My editorial space is smaller than usual in this issue because of the remarkable number of tax deductible contributions LILITH received this season. Many were from new donors, and every subscriber contributing over $50 could designate a person in whose honor the gift was being given. (We sent cards to each honoree.)
About honoring, when I interviewed women for the article on Jewish women’s philanthropy in this issue, many told me that they don’t want to be honored themselves— for any cause — but they enjoy making contributions to honor a friend.
I remember the first time this happened to me. On my tenth birthday I had my formal introduction to philanthropy (aside from the ubiquitous blue box from the Jewish National Fund), from the mother of my buddy Myra.

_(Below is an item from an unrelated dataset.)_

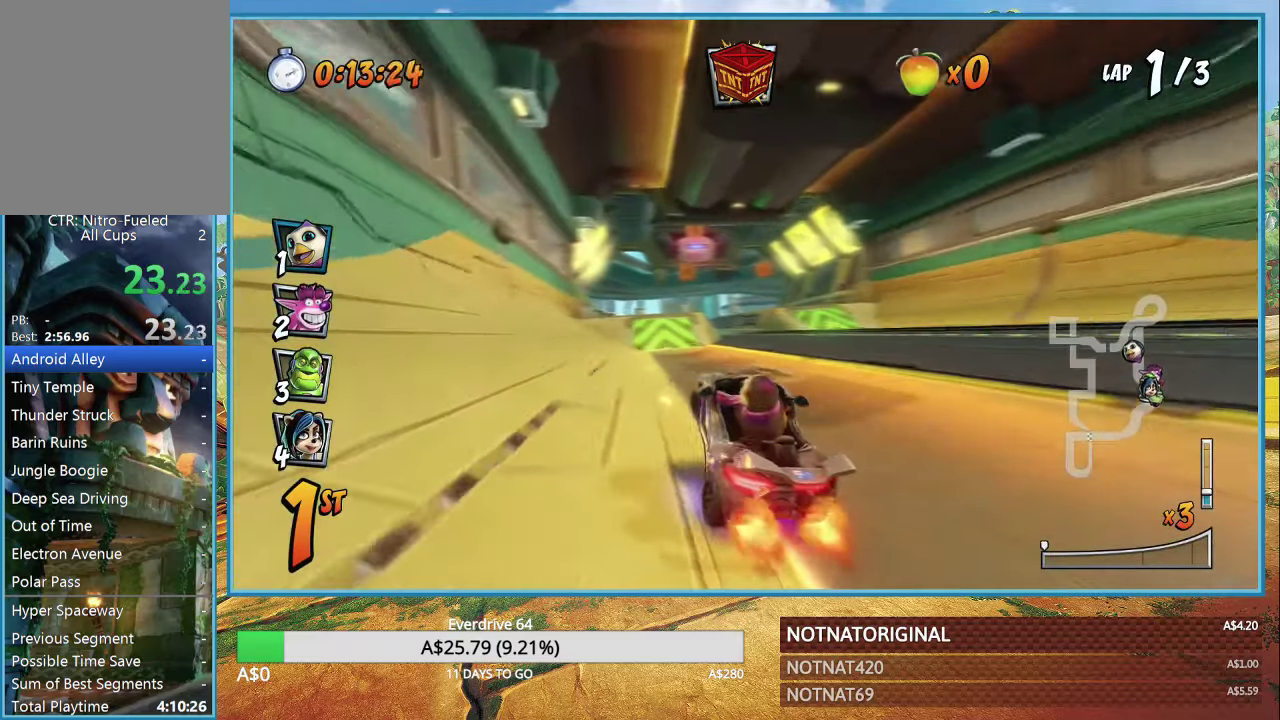
{"buttons": ["CROSS", "CIRCLE"], "left_stick": "center", "right_stick": "center", "button_events": [[434, "CIRCLE", "down"]]}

I’d invited the usual bevy of friends to my birthday party. Lunch around the dining room table, with little fluted cups of nuts and candies at each place —very traditional stuff And very traditional gifts. But the one gift I remember to this day came from a friend whose mother was a no-nonsense, non-fluted-cup type of woman. (Since women and girls learn from one another all the time, you never know when you’re in danger of being a role model.) Myra brought me a square white envelope.

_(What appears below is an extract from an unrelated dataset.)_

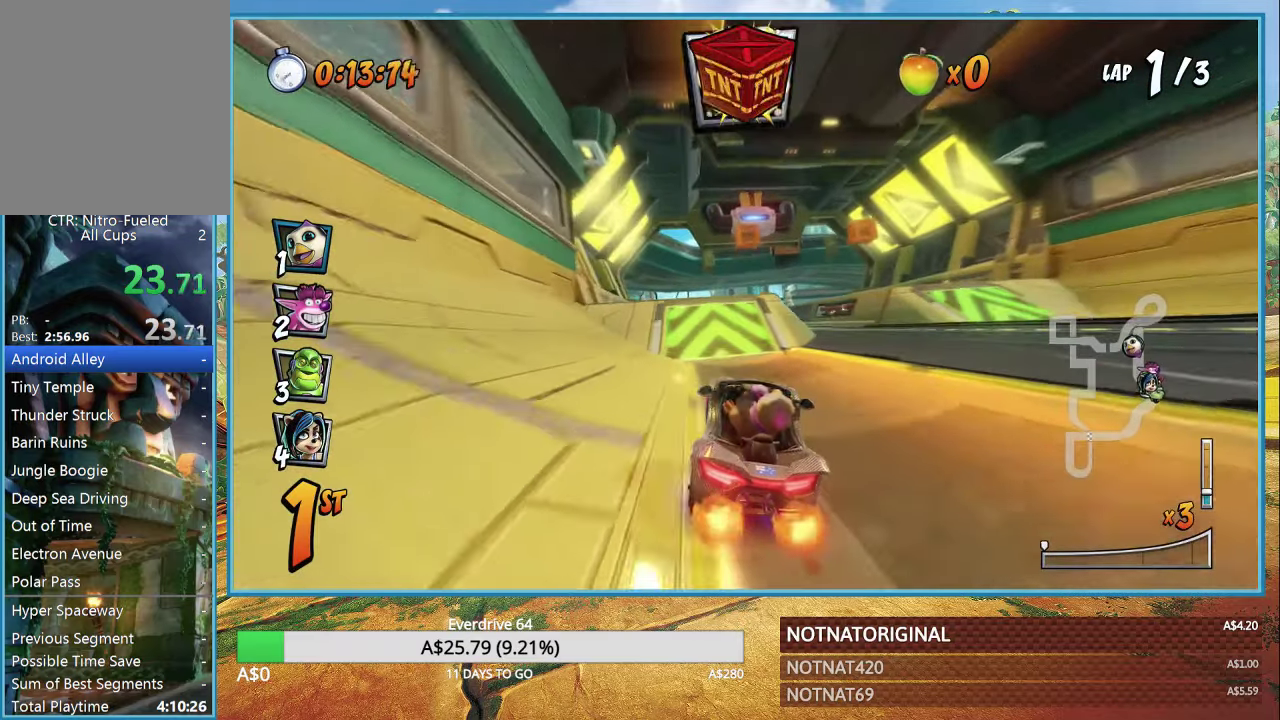
{"buttons": ["CROSS"], "left_stick": "center", "right_stick": "center", "button_events": [[100, "CIRCLE", "up"]]}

Her mother, a friend of my mom’s, was unusual even among the extraordinary women of her circle. These women, who had known each other since childhood, were smart, well-read, and cared about (and knew about) books, music, theater, art. For thirty five years they met each Monday afternoon to study together—Bible, then Shakespeare, all of James Joyce; later, Virginia Woolf and Anais Nin.
Myra’s mother was the group’s leader. She was unconventional in many ways, said her friends. Scholarly, she was writing a PhD. thesis when I was growing up. She must have been very busy— studying, teaching, raising three daughters, wife of a hard working local doc-so it would have been incongruous imagining her going into a record store or a toy store to pick out an ordinary birthday gift for her daughter to bring me.

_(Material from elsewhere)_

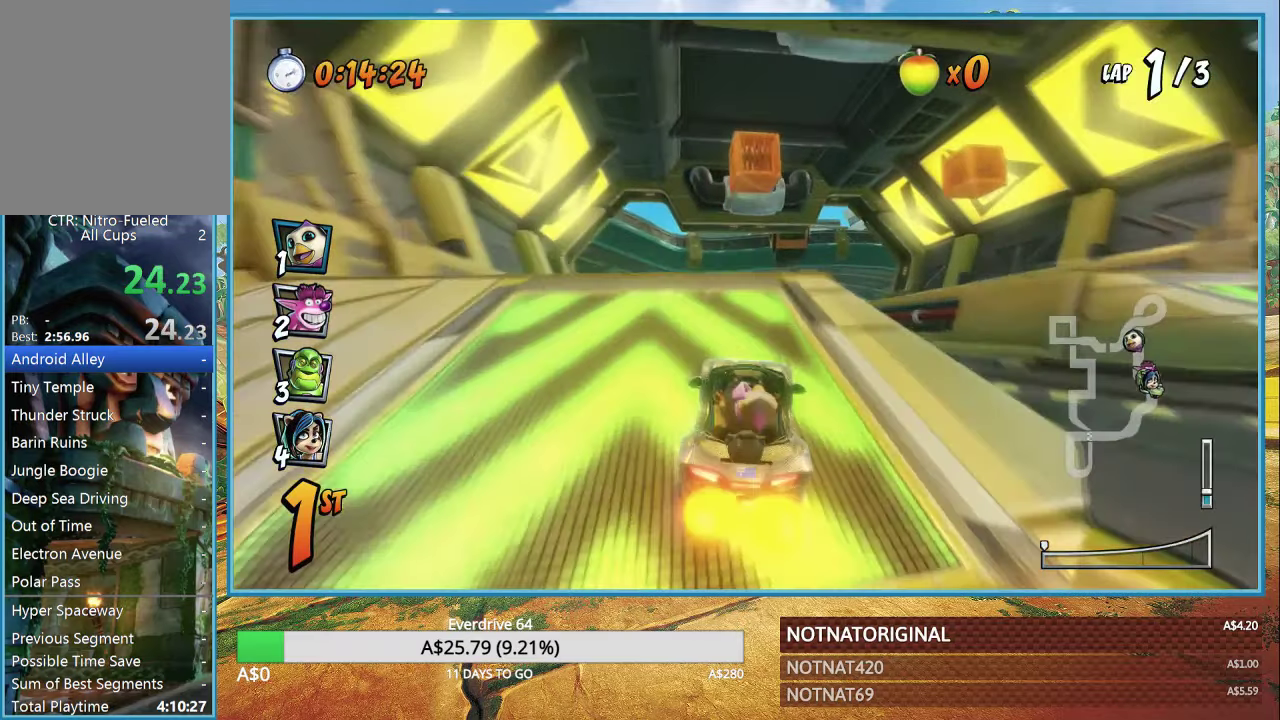
{"buttons": ["CROSS"], "left_stick": "center", "right_stick": "center", "button_events": []}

Myra handed me the envelope rather sheepishly. I opened my presents at the table, after lunch and before the movie. 1 forget which Cherry Ames books I was given that year (I admired the spunkiness and didn’t notice the sexism until later), but I have never forgotten that inside the envelope was a blue-and- white card announcing that a contribution had been made in my honor to the Hebrew University in Jerusalem. The date was March 1954, and I still remember exactly what the card looked like, and how mysteriously connected I felt to the institution it came from.
She may have been motivated by mere expediency, but my friend’s mom’s message was clear and powerful: I was a person worthy of being honored, and philanthropy was something very special.